Sería 1975 cuando mi padre, adorador de la «Piaf», me llevó a ver una película sobre la más grande cantante francesa jamás existente.
Allá en mi natal Torreón había una sala de arte llamada «Buñuel». Ahí teniendo catorce años vi la vida de aquella maravillosa artista. Así dicho con mayúsculas. La película se llamaba «Piaf». Nos fuimos con una grabadora de pilas. Cada vez que Édith cantaba, mi padre emocionado y ciudadoso grababa las canciones que aparecían en la cinta.
Aquellas imágenes siempre me han perseguido. Ver la miseria de la niña Édith por las calles de París. Su padre era cirquero ambulante, haciendo actos callejeros y la niña recogiendo monedas. Después ver a la cantante cantando por las calles con un bebé en un cesto. Un descubridor al que ella le llamaba «Papá». Su éxito cantando: «No me Arrepiento de Nada», «El Acordeonista», «Padam Padam» y por supuesto «La Vie en Rose».
Tengo presente el asesinato al descubridor de Édith, ver sus lágrimas, «Papá Leplée», había muerto y eso era una cuchillada al alma de aquella sufrida mujer. Recuerdo sus amoríos con un boxeador. Después supe su nombre: Marcel Cerdan, campeón mundial de peso medio en 1948. Fue el gran amor de Édith. Ella sufría terriblemente al morir su amor en un accidente aéreo cuando iban a verse en Nueva York. Él viajaba de París a «La Babel de Hierro», para reunirse con ella. Aún la recuerdo con un nudo en la garganta oyéndola cantar en la pantalla: «Hymnea a’ amour», canción dedicada a su amor.

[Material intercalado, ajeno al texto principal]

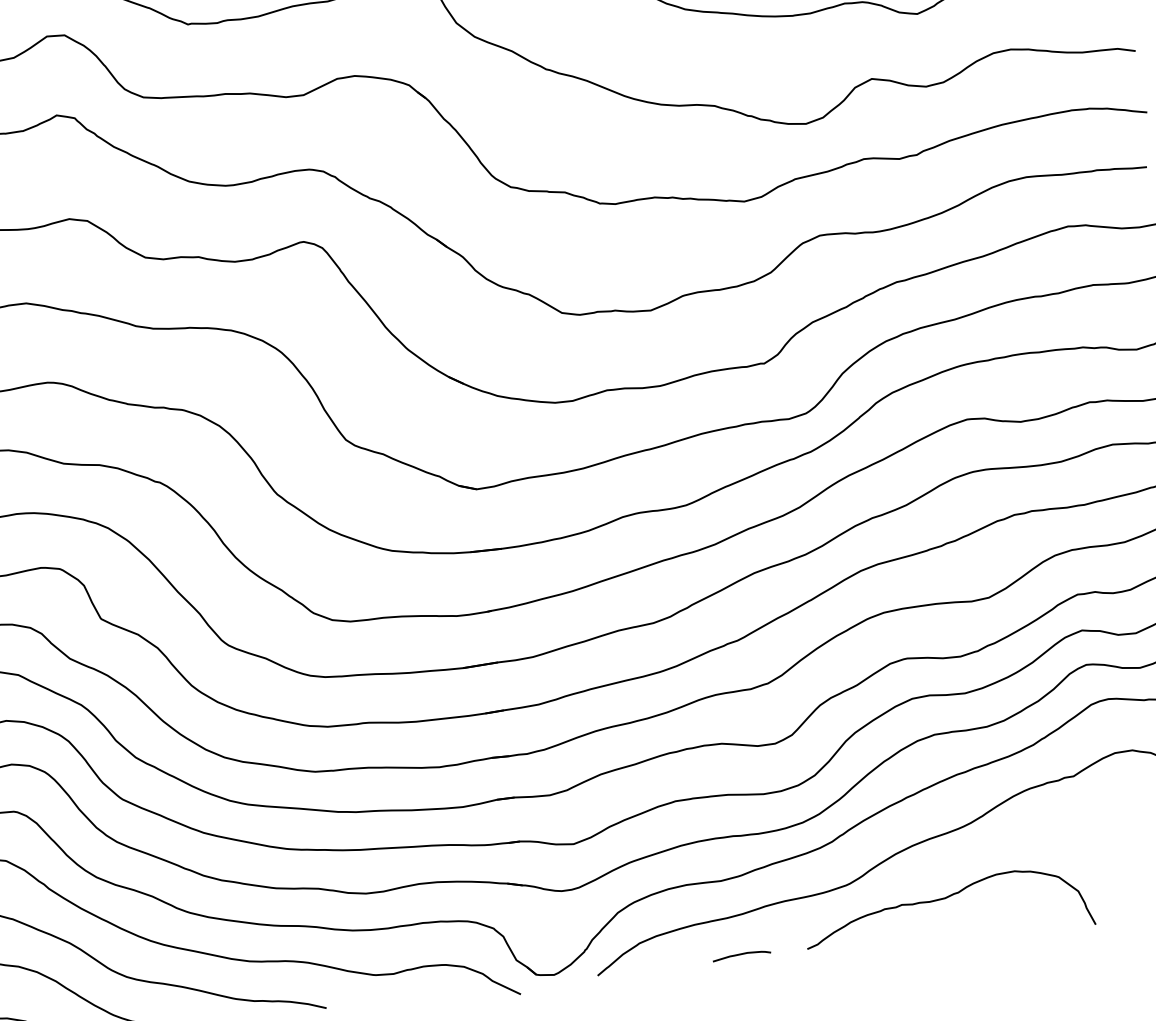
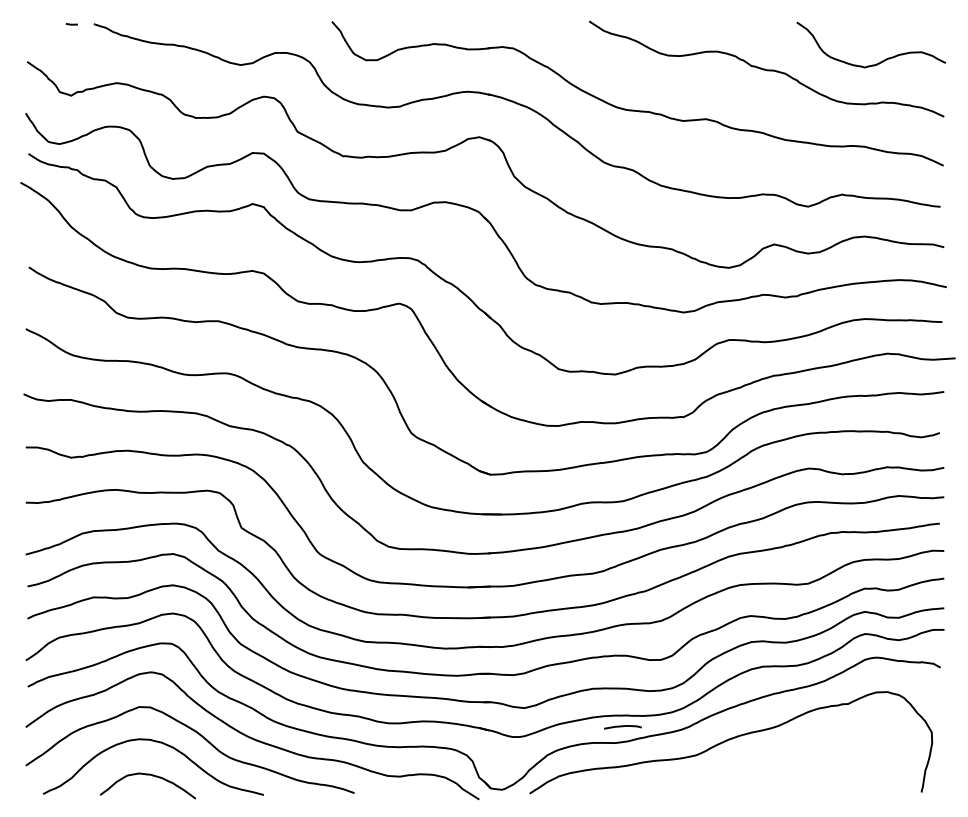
curve: (946, 899) -> (757, 772), removed
curve: (741, 956) -> (622, 727), moved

La veo al piano cantando con el compositor Raymond Asso, quien fue otro de sus protectores artísticos.
¿Quién era aquella voz surgida, no sé de dónde? Oír esa voz a los catorce años era una revelación absoluta para mí. Era escucharla ronronear, y aquel París nublado enmarcando su vida y su canto. Una artista que del dolor amaba la vida.
Su deceso joven, era un descubrimiento. La vida no era fácil y aquel acordeón doliente seguía marcando ecos en pantalla. Eran los pasos y murmullos de la vida de una artista.
Al llegar a casa mi papá revisaba su grabación, se oía el correr de la cinta, tosidos de espectadores, pero la voz de la Piaf se imponía gloriosa. En las noches ponía su grabación y escuchaba el sonido de los pies de mis padres en ritmo, estaban bailando. Era imaginar una escena de cine. Sí, yo recuerdo el amor de mis papás al compás de Édith.
De niño, muy niño, dicen que tenía un oso de peluche blanco de cuerda, dentro de su pancita tenía una música: «La Vida en Rosa», «tú le dabas cuerda y cuerda», decía mi madre en el recuerdo.
Esta mañana de Ciudad de México oigo a la Piaf, imagino al «Sena» bailando por París, me veo con un abrigo negro y bufanda y me parece que aquella gatita ronronea a mi oído tierna y nostálgica.
Hoy yo volví a ver aquella película, aquella arcaica grabación, aquellos recuerdos y estos presentes de amar eternamente lo vivido.
Raúl Adalid Sainz, en algún lugar de México Tenochtitlan.